WORK TO COMPLETE:
a - Answer these questions from the text about carbon canisters below:
(i) Where did the fuel line on the 69 Cougar have a leak?
(ii) According to the text, what does the correct gas cap allow?
(iii) Why does the activated charcoal in the Vapor Trapper have to be replaced at some interval?
b - Repeat the text about carbon canisters word for word, everything from "On my last Cougar, the" down to "gas tank thankfully.".

SUPPLIED TEXT:
Has anyone added / used a carbon canister to vent the gas tank and did you find any benefit?
On my last Cougar, the garage had a slight gas smell as car was parked. I assume this was from gas tank venting or potentially fuel evaporating from carb. The rubber for the fuel line & gas tank neck can probably contribute and need to be checked/replaced if needed.
Hi @Cheese I thought I’d chime in I was smelling gas and did some digging and found that my 69 Cougar fuel line had a leak were it ran through the torque box. Just thought if you hadn’t found the smell that would be a good place to look. Good luck.
No leaks is a good thing I only mentioned it because I was smelling gas changed all the lines and still smelled gas on mine and it turned out to be the line running through the torque box. I have just finished installing new torque box’s that’s how I found it. I do not get an any smell from around the gas tank thankfully.
It could also be bad gas. The newer fuels with Ethanol don’t last very long in a storage situation, they attract moisture, and they are very bad for rubber hoses along the fuel lines.
If you have the correct gas cap there should be no appreciable fumes. The cap only allows air into the tank not out. I typically find tiny hidden leaks. One of my favorites is the accelerator pump under the front bowl. You probably won’t find liquid gas, just a funny looking stain.
When the new car arrives, I have a carb reseal kit as I’ll probably need to rejet due to altitude anyways. Hopefully I don’t have this issue with the new car, but still worthwhile to check out the fuel lines / rubber.
In the end, it appears carbon canister are in limited use.
Been a few months since this was posted, but thought I’d add this. Saw this Cougar XR7 427 side oiler at Barrett’s Scottsdale 2025 auction at the vendor’s Shop48 display, showing the fuel charcoal canister in the trunk, mounted on a vent line from the tank. It’s marketed to stop fuel odors while storing your ride in a garage. With a fuel cell mounted in the trunk, it must have had some sort of fuel injection system type of carburetor for the 427? https://www.youtube.com/watch?v=4pJhma5Y_40&t=50s
I’ve seen that being used by some over in the Vintage Mustang forum. This addresses gas fumes as gas expands and pressurizes the tank…it does require a vent line. Some have also used factory canisters from different cars and those also have a purge capability which most old cars can’t use.
Even back in our cars days, the fumes collected in the charcoal canister were sucked into the intake by vacuum and burned. The system is actually not vented and uses a non-vented gas cap. Oh wait, I bet you meant the system requires a fuel tank vent line to the canister.
Looks like I misspoke…i agree newer vehicles pull the vapors from the canister and pull into the intake by whatever mechanism to burn them.
This Vapor Trapper doesn’t have a way to pull/extract/purge the captured vapors, so the activated charcoal has to be replaced at some interval.
I see others making homemade canisters using PVC pipe, threading both ends for fittings, and using activated charcoal.
This only addresses the fumes coming from a tank as fuel expands and allows it to vent to prevent pressurizing the tank. It doesn’t address fuel evaporating from the carb vents.

EXTRACTED ENTRIES:
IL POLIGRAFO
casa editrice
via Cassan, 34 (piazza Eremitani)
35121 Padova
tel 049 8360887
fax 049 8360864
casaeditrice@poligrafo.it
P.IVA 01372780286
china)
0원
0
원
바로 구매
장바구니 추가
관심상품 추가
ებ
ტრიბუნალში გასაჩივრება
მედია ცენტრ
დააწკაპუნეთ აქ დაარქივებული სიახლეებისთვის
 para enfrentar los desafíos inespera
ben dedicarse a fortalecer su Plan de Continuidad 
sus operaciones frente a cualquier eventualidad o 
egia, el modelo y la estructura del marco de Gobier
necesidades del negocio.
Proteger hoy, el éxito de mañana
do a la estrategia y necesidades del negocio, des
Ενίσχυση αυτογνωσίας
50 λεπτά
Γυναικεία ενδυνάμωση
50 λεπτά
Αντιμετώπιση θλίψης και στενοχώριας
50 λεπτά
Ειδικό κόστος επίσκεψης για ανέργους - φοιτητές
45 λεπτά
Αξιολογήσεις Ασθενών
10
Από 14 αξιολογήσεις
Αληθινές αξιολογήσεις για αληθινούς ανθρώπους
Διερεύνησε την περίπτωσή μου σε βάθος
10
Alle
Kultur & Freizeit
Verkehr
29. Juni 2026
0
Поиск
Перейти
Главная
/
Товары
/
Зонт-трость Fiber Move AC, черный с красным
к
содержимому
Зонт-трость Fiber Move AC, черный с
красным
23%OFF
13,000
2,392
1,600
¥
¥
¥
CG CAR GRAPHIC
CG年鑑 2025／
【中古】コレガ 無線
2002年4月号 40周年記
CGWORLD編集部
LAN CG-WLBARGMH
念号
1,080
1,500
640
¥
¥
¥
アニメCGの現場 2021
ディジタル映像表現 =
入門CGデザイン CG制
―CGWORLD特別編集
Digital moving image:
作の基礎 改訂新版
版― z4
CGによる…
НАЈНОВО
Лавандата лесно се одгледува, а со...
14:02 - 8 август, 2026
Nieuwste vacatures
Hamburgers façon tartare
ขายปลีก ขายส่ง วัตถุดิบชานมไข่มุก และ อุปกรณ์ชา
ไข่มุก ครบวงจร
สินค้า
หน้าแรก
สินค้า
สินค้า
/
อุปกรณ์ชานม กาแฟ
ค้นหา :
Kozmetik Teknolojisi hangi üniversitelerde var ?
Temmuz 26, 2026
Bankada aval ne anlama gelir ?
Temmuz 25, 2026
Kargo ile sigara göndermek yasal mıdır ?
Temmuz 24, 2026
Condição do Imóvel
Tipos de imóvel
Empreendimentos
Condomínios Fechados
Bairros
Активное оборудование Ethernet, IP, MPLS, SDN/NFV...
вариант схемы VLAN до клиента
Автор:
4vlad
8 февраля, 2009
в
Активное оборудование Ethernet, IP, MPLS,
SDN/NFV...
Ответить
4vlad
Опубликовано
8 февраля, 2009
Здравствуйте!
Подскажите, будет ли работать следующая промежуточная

EXPECTED RESULTS:
a -
(i) Where it ran through the torque box.
(ii) It allows air into the tank, not out.
(iii) The Vapor Trapper has no way to pull, extract or purge the captured vapors.

b -
On my last Cougar, the garage had a slight gas smell as car was parked. I assume this was from gas tank venting or potentially fuel evaporating from carb. The rubber for the fuel line & gas tank neck can probably contribute and need to be checked/replaced if needed.
Hi @Cheese I thought I’d chime in I was smelling gas and did some digging and found that my 69 Cougar fuel line had a leak were it ran through the torque box. Just thought if you hadn’t found the smell that would be a good place to look. Good luck.
No leaks is a good thing I only mentioned it because I was smelling gas changed all the lines and still smelled gas on mine and it turned out to be the line running through the torque box. I have just finished installing new torque box’s that’s how I found it. I do not get an any smell from around the gas tank thankfully.